## Task goal
Reproduce each line of the following items word for word, without changing anything.

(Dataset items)
## BEGIN

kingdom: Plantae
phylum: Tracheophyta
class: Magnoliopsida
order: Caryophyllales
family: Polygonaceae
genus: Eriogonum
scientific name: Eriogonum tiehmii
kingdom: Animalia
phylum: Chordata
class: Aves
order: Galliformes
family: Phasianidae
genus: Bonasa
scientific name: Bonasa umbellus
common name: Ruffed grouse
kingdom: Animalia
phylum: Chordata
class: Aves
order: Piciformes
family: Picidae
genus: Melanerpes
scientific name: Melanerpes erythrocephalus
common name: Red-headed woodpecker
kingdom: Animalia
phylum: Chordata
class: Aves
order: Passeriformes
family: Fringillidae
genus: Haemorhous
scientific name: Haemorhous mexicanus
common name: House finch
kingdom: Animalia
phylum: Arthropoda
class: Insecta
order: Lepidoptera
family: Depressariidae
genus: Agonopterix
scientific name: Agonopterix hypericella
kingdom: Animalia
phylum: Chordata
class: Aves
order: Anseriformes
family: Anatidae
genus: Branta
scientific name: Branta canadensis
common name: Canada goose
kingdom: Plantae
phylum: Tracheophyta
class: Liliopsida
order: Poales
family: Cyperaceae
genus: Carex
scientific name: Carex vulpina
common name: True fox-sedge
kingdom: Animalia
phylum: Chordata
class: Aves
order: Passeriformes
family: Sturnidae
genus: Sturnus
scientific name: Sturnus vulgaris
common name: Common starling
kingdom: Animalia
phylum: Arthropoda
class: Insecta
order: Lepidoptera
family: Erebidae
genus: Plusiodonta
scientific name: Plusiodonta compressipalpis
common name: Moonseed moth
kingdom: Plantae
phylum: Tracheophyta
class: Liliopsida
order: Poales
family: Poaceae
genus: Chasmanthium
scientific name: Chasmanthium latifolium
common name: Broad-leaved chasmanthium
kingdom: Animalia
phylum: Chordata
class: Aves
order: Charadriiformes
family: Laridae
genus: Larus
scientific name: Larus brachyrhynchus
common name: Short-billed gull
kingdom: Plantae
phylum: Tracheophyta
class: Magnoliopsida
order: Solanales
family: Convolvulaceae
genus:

## END

## Solution
kingdom: Plantae
phylum: Tracheophyta
class: Magnoliopsida
order: Caryophyllales
family: Polygonaceae
genus: Eriogonum
scientific name: Eriogonum tiehmii
kingdom: Animalia
phylum: Chordata
class: Aves
order: Galliformes
family: Phasianidae
genus: Bonasa
scientific name: Bonasa umbellus
common name: Ruffed grouse
kingdom: Animalia
phylum: Chordata
class: Aves
order: Piciformes
family: Picidae
genus: Melanerpes
scientific name: Melanerpes erythrocephalus
common name: Red-headed woodpecker
kingdom: Animalia
phylum: Chordata
class: Aves
order: Passeriformes
family: Fringillidae
genus: Haemorhous
scientific name: Haemorhous mexicanus
common name: House finch
kingdom: Animalia
phylum: Arthropoda
class: Insecta
order: Lepidoptera
family: Depressariidae
genus: Agonopterix
scientific name: Agonopterix hypericella
kingdom: Animalia
phylum: Chordata
class: Aves
order: Anseriformes
family: Anatidae
genus: Branta
scientific name: Branta canadensis
common name: Canada goose
kingdom: Plantae
phylum: Tracheophyta
class: Liliopsida
order: Poales
family: Cyperaceae
genus: Carex
scientific name: Carex vulpina
common name: True fox-sedge
kingdom: Animalia
phylum: Chordata
class: Aves
order: Passeriformes
family: Sturnidae
genus: Sturnus
scientific name: Sturnus vulgaris
common name: Common starling
kingdom: Animalia
phylum: Arthropoda
class: Insecta
order: Lepidoptera
family: Erebidae
genus: Plusiodonta
scientific name: Plusiodonta compressipalpis
common name: Moonseed moth
kingdom: Plantae
phylum: Tracheophyta
class: Liliopsida
order: Poales
family: Poaceae
genus: Chasmanthium
scientific name: Chasmanthium latifolium
common name: Broad-leaved chasmanthium
kingdom: Animalia
phylum: Chordata
class: Aves
order: Charadriiformes
family: Laridae
genus: Larus
scientific name: Larus brachyrhynchus
common name: Short-billed gull
kingdom: Plantae
phylum: Tracheophyta
class: Magnoliopsida
order: Solanales
family: Convolvulaceae
genus:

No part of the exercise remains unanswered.